Alzheimer’s disease is the most common cause of dementia in older adults. Other forms include vascular, Lewy body, and frontotemporal dementia (FTD).

Estimates from the National Institute of Aging, which is one of the National Institutes of Health (NIH), suggest that more than 5.5 million people in the United States have dementia due to Alzheimer’s disease.

The newly discovered mechanism involves a protein complex called the NLRP3 inflammasome.

Previous research had already identified the large molecule’s vital role in triggering inflammatory substances from its location within immune cells in the brain.

In the new study, researchers from the German Center for Neurodegenerative Diseases (DZNE) and the University of Bonn, both in Germany, led an international team’s investigation of the NLRP3 inflammasome in Alzheimer’s disease and FTD.

They tested postmortem brain samples from people with and without FTD. They also used cultured brain cells and mice with characteristic brain features of Alzheimer’s and FTD.

The lead investigator was Michael T. Heneka, a professor at the University of Bonn and director of its Department of Neurodegenerative Diseases and Gerontopsychiatry.

Prof. Heneka is also the senior author of a recent Nature paper on the new findings.

In that study paper, he and his colleagues describe how tau protein transforms under the influence of inflammation processes from the brain’s immune system.

One of the functions that tau proteins perform in healthy brains is helping to stabilize the skeleton of the nerve cell or neuron.

However, in Alzheimer’s and FTD, tau proteins undergo chemical changes that make them come away from the cell skeleton and stick to each other instead. Without mechanical stability, the cell eventually perishes.

Hyperphosphorylation

What makes the tau proteins detach from the cell scaffolds and stick to each other is a process called hyperphosphorylation that changes the chemical composition and behavior of the protein molecules.

Phosphorylation is a key regulator of protein activity in cells. It involves the addition and removal of phosphate (PO4) groups on the protein molecule.

Hyperphosphorylation means that the protein molecule is saturated with added phosphate (PO4) groups. In this state, the protein can behave in a very different way to normal.

The new findings reveal that the NLRP3 inflammasome triggers the enzymes that saturate the tau proteins with phosphate to the extent that they detach from the cell skeleton and form into clumps.

“It appears that inflammatory processes mediated by the inflammasome are of central importance for most, if not all, neurodegenerative diseases with tau pathology,” says Prof. Heneka.

The team suggests that the mechanism is particularly relevant to Alzheimer’s disease. There are two distinguishing features in Alzheimer’s disease: toxic plaques of beta-amyloid protein that form between brain cells and tangles of clumped tau protein that form inside the cells.

In addition, the beta-amyloid plaques start to form during the early stages of Alzheimer’s, before the tau proteins begin to clump.

Previous work by some of the team had already implicated the NLRP3 inflammasome as a promoter of beta-amyloid accumulation.

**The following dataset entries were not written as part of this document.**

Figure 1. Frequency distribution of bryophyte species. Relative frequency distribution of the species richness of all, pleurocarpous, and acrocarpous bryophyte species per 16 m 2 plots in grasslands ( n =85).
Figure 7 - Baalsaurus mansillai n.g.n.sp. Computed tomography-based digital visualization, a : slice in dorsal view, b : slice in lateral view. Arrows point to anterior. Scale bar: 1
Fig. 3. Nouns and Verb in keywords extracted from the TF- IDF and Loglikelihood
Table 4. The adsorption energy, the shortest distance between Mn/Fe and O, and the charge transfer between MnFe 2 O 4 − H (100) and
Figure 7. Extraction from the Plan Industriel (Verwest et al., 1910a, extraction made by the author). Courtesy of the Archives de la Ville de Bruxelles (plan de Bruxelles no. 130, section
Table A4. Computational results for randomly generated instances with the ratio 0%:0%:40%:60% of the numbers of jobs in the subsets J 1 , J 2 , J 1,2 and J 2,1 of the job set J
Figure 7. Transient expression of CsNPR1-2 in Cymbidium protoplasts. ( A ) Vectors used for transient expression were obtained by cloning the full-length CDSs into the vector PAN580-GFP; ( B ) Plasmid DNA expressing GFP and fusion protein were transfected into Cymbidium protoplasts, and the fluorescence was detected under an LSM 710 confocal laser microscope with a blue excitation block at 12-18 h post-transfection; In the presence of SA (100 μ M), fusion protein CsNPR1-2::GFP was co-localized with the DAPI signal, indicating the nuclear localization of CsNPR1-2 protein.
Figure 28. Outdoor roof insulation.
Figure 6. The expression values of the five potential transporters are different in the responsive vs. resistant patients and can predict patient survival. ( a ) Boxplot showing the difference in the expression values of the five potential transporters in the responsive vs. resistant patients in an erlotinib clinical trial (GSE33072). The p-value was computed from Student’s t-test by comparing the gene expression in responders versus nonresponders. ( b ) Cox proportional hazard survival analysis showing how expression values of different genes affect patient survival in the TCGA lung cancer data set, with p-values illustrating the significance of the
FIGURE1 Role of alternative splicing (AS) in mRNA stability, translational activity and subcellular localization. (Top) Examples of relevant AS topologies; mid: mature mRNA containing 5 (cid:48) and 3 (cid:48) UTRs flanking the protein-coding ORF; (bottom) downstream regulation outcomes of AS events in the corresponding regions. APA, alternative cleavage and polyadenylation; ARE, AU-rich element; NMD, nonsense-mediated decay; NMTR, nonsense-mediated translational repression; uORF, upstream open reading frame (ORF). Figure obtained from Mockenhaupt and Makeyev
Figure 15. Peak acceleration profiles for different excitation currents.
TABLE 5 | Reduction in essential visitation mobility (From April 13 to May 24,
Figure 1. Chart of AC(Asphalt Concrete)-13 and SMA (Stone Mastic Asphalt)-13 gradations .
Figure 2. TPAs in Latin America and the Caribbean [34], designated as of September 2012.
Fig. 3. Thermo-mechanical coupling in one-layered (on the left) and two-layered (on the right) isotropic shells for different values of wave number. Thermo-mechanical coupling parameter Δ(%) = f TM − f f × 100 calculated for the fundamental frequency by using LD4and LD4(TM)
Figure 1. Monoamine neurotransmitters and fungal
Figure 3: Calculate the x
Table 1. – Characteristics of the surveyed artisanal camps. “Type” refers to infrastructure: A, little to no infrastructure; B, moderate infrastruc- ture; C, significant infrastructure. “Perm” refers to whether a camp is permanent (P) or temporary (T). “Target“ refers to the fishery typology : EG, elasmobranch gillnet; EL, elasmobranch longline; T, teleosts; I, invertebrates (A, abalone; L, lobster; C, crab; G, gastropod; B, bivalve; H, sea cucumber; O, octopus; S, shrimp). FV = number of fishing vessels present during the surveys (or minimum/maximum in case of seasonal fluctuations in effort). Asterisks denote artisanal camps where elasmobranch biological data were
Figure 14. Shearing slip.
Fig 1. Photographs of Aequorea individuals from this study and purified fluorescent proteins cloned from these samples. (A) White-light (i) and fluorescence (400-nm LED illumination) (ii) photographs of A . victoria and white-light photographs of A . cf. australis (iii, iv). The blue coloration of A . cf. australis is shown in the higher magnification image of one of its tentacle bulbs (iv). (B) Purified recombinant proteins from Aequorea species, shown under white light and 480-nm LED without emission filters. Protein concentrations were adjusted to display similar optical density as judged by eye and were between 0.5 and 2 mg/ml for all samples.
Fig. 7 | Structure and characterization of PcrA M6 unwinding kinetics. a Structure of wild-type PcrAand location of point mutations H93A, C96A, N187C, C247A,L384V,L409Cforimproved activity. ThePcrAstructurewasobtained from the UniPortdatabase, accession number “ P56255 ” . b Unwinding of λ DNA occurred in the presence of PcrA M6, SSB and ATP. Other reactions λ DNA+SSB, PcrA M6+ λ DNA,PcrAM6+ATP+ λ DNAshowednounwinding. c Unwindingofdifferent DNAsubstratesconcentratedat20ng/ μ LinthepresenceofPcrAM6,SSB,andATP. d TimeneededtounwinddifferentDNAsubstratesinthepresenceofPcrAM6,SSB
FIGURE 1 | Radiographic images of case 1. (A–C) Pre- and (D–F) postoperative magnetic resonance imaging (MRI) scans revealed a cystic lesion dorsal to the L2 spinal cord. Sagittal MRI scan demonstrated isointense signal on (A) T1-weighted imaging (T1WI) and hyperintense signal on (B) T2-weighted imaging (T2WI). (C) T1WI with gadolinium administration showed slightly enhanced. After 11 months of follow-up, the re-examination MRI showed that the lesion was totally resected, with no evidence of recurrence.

Missing link between beta-amyloid and tau

Bringing the two sets of findings together reveals the NLRP3 inflammasome to be a common factor in the formation of beta-amyloid plaques and tau tangles.

“Our results support the amyloid cascade hypothesis for the development of Alzheimer’s,” explains Prof. Heneka.

“According to this hypothesis,” he continues, “deposits of [beta-amyloid] ultimately lead to the development of tau pathology and thus to cell death.”

He suggests that the inflammasome is the “decisive missing link” that bridges the disease processes of beta-amyloid and tau. “It passes the baton, so to speak,” he remarks.

The team envisages these findings leading to new ways of treating Alzheimer’s and FTD by targeting the tau transformation process.

Prof. Heneka believes that it should be possible to develop drugs that target tau pathology by altering the immune response.

With the development of tau pathology, mental abilities decline more and more. Therefore, if tau pathology could be contained, this would be an important step towards a better therapy.”